Creases and wrinkles are the enemy, whether they're on a bedspread, Monday's clean white shirt or that nice pair of comfy sweats you've reserved for weekend relaxing. If you hate, hate, hate to iron, limiting your clothing choices to permanent press garments can get old after a while. Might there be a solution on the market? Is there a magical machine that dries clothes without wadding them into a crinkled, misshapen and distorted mess?

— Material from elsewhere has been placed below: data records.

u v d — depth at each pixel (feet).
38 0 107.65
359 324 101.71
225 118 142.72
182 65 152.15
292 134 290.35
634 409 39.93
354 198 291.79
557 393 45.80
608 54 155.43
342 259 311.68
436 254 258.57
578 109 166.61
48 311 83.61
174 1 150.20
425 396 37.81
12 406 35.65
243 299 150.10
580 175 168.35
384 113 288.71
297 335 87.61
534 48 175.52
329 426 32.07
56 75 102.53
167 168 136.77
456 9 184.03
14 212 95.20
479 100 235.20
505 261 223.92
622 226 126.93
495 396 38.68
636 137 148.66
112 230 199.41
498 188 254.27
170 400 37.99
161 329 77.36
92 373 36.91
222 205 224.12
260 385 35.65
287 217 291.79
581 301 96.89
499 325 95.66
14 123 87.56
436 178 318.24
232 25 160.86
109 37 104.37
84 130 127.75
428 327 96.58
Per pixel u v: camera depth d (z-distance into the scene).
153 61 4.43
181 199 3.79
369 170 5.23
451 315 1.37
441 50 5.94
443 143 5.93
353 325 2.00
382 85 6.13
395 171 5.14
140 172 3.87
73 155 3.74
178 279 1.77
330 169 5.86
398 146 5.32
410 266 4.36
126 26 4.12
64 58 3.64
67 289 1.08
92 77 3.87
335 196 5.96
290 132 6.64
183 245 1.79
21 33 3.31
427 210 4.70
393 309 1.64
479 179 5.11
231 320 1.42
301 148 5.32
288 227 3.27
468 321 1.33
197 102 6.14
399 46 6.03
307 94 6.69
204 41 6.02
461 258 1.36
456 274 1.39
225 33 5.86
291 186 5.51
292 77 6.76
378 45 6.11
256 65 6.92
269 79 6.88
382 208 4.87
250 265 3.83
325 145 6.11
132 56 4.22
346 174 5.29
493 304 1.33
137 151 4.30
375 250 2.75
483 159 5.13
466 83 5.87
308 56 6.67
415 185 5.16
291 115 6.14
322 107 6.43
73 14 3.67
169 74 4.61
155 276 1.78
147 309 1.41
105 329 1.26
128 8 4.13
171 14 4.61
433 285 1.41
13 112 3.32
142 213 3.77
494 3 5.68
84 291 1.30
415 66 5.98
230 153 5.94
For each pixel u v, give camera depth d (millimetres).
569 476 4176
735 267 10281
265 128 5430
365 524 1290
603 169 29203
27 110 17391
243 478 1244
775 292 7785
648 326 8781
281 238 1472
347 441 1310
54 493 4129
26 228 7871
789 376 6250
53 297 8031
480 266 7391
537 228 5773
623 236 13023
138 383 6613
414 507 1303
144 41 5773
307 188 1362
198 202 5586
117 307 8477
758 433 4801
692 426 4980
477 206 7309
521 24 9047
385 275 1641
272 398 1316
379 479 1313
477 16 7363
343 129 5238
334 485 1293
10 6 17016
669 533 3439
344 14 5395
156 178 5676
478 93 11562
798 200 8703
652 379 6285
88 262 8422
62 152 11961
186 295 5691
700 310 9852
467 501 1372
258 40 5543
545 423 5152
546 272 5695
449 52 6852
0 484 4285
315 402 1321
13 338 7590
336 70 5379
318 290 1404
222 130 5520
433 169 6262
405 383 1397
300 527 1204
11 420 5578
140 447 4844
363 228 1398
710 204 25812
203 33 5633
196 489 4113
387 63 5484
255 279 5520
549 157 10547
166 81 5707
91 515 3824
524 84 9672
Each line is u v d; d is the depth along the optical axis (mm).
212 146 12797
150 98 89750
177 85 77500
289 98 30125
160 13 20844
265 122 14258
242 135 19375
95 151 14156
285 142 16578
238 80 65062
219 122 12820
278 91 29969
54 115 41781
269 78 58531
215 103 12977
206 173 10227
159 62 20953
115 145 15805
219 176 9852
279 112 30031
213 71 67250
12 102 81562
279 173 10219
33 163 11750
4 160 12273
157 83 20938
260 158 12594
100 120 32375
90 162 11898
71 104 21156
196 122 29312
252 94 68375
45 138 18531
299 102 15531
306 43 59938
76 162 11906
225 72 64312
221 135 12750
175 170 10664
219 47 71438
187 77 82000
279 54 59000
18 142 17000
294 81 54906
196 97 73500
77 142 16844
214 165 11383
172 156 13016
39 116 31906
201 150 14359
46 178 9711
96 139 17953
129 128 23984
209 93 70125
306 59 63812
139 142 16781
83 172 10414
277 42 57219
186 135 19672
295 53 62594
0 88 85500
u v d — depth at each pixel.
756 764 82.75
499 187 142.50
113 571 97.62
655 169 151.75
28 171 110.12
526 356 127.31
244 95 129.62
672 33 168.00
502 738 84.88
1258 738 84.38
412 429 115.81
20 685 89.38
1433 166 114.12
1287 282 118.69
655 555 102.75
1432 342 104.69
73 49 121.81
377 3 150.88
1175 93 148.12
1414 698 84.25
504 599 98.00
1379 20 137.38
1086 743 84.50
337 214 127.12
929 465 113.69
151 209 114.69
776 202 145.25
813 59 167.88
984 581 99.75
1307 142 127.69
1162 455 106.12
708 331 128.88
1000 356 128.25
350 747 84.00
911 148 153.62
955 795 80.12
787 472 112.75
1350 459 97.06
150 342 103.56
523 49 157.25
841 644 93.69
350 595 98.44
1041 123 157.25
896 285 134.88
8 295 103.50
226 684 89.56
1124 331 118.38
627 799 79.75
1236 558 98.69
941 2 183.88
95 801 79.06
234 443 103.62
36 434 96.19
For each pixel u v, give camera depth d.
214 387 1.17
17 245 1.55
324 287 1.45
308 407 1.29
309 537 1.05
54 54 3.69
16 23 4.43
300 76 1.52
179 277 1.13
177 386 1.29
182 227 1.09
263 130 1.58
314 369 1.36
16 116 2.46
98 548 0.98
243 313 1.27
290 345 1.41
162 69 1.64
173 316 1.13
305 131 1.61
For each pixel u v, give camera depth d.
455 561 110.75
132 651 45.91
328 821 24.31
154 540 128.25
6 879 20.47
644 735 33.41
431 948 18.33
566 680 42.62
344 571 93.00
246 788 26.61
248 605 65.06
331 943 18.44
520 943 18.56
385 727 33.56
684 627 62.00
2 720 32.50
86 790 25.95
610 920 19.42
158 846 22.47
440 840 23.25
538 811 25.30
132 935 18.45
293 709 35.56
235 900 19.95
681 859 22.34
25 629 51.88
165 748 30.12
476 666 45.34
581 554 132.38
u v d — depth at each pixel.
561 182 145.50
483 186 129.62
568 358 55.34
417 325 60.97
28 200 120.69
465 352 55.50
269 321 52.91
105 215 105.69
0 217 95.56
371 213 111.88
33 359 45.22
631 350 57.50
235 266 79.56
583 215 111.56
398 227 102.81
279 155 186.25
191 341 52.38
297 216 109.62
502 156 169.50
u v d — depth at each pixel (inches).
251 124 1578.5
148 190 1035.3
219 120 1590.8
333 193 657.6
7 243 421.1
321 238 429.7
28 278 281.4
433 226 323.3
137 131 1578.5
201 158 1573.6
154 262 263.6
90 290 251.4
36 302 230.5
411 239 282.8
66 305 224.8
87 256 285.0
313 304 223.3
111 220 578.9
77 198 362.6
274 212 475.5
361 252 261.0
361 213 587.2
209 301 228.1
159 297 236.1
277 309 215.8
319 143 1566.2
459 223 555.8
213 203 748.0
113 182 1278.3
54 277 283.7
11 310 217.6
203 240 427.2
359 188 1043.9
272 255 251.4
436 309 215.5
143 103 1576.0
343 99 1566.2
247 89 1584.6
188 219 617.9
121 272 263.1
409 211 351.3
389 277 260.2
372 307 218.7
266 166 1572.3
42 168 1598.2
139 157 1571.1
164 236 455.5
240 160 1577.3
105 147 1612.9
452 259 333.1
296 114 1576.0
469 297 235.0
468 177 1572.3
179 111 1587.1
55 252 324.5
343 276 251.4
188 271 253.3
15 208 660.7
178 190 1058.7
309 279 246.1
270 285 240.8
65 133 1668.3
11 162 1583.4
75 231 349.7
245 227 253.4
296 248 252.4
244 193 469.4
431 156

Steam drying is a new take on an old idea, using water vapor to tackle wrinkled textiles. Steam dryer manufacturers claim their products relax wrinkles, reducing the need for ironing. They don't claim to eliminate the need for ironing altogether. You've seen the difference between taking a load of laundry out of a conventional dryer right away and letting it sit for a few minutes or more. Even if you're speedy at removing a cotton shirt, say, it might not look creased, but it won't look ironed either. To get that crisp, pressed look still requires pressing with an iron. For fabrics that are naturally less likely to wrinkle, the results are somewhat better, but independent testing labs like Consumer Reports haven't found steam dryers significantly better than conventional dryers when it comes to removing visible wrinkles from clothing.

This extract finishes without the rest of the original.